**Task description**
Count how many lines of the data below contain the string "from", treating uppercase and lowercase letters as distinct. Reply with only the number.

**Given records**
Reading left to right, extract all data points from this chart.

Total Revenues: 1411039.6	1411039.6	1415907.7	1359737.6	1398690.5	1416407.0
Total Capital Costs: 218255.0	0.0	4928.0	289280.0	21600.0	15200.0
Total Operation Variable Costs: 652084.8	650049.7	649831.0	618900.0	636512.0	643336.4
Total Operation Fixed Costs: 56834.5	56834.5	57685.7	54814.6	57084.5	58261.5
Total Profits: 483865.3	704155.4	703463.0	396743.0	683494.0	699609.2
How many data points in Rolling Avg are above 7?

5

==

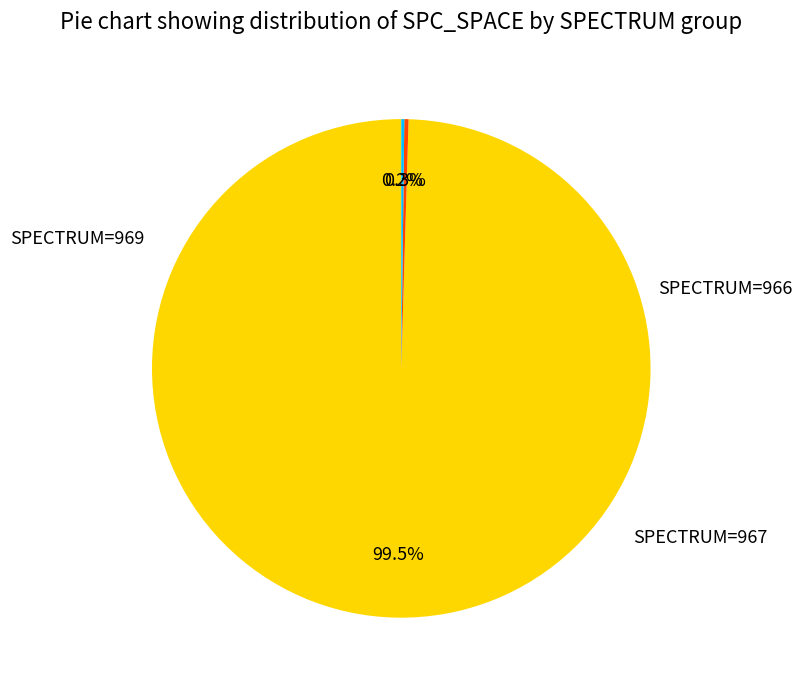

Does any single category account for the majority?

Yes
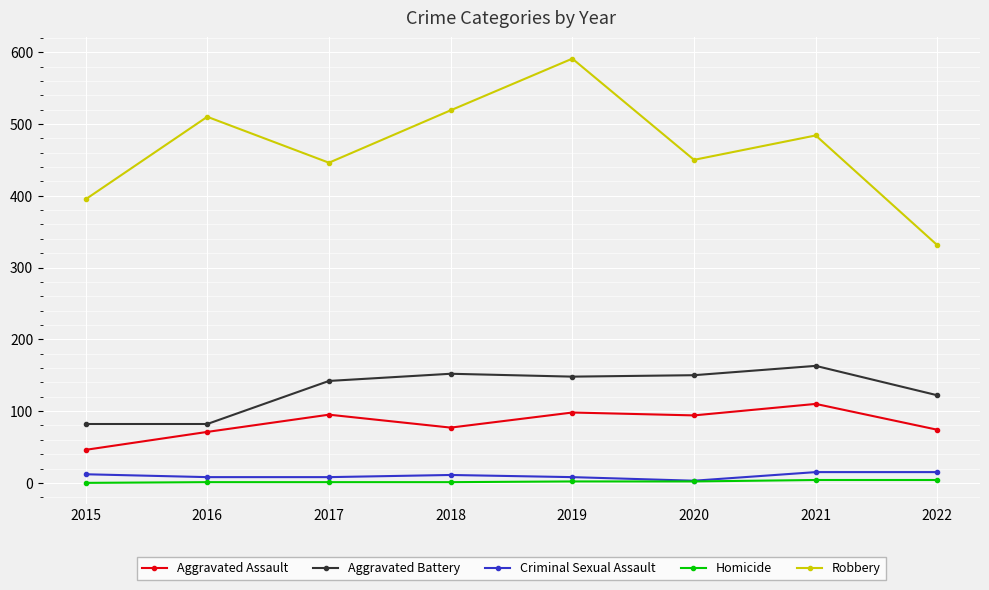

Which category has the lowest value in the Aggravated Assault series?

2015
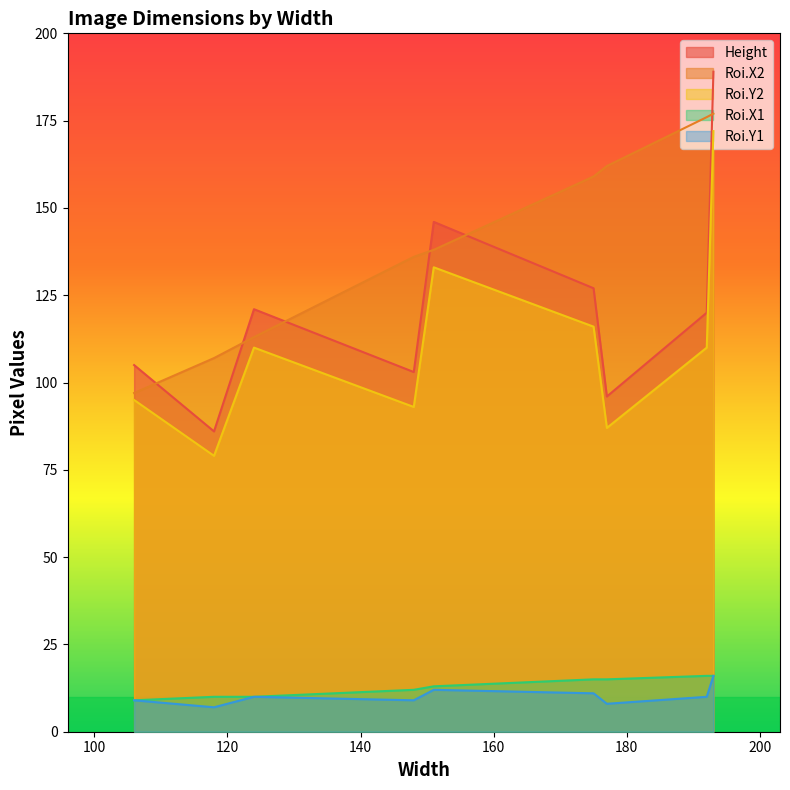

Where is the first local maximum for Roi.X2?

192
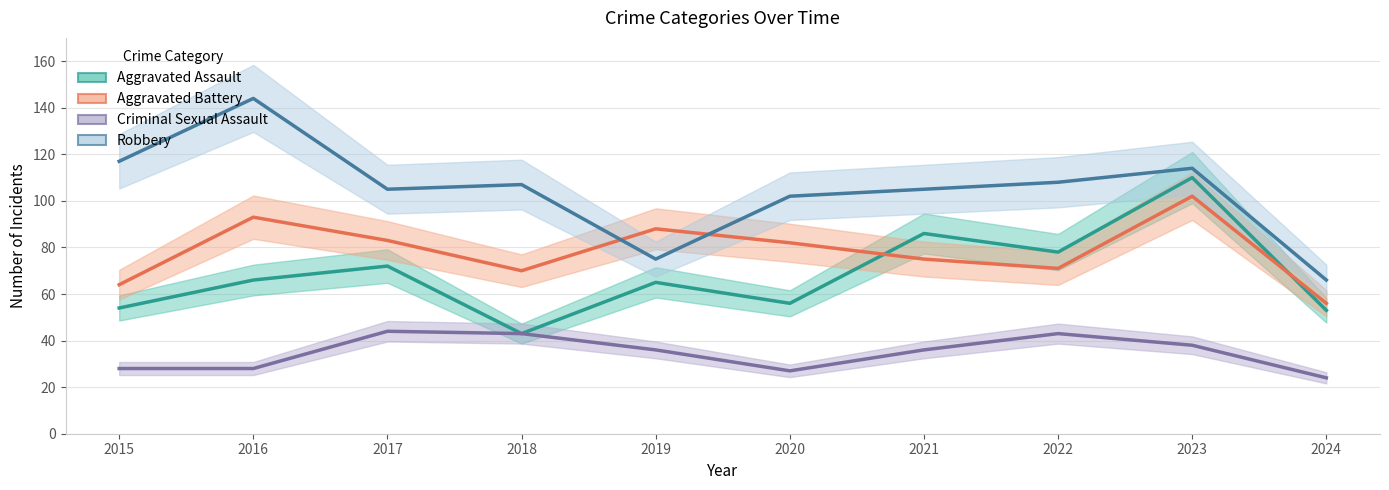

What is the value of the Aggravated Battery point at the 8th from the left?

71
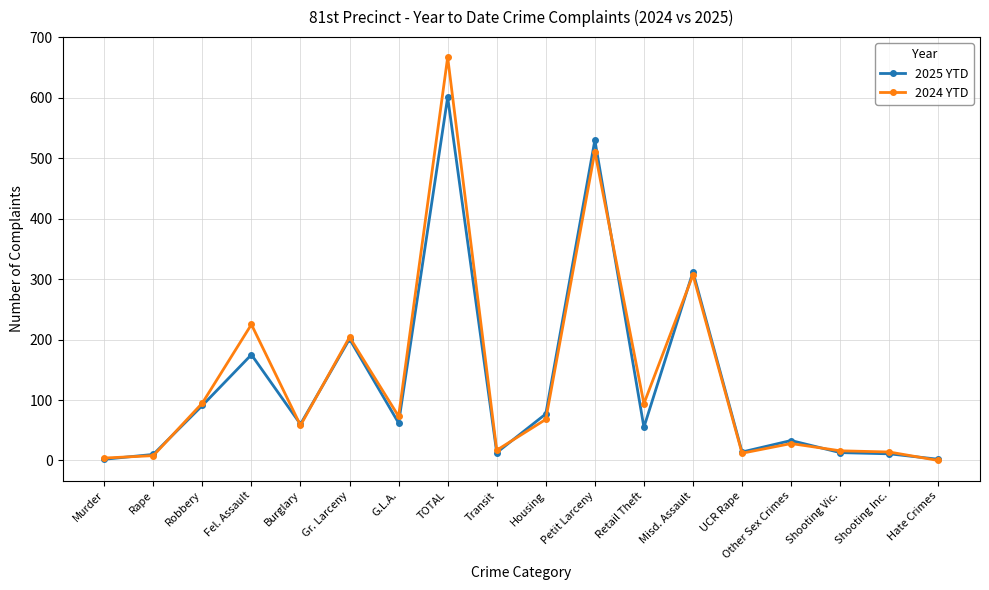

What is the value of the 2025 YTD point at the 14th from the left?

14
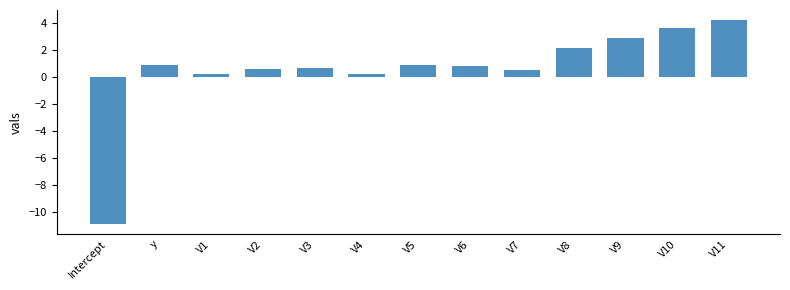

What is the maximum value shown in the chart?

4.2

**Reply**
3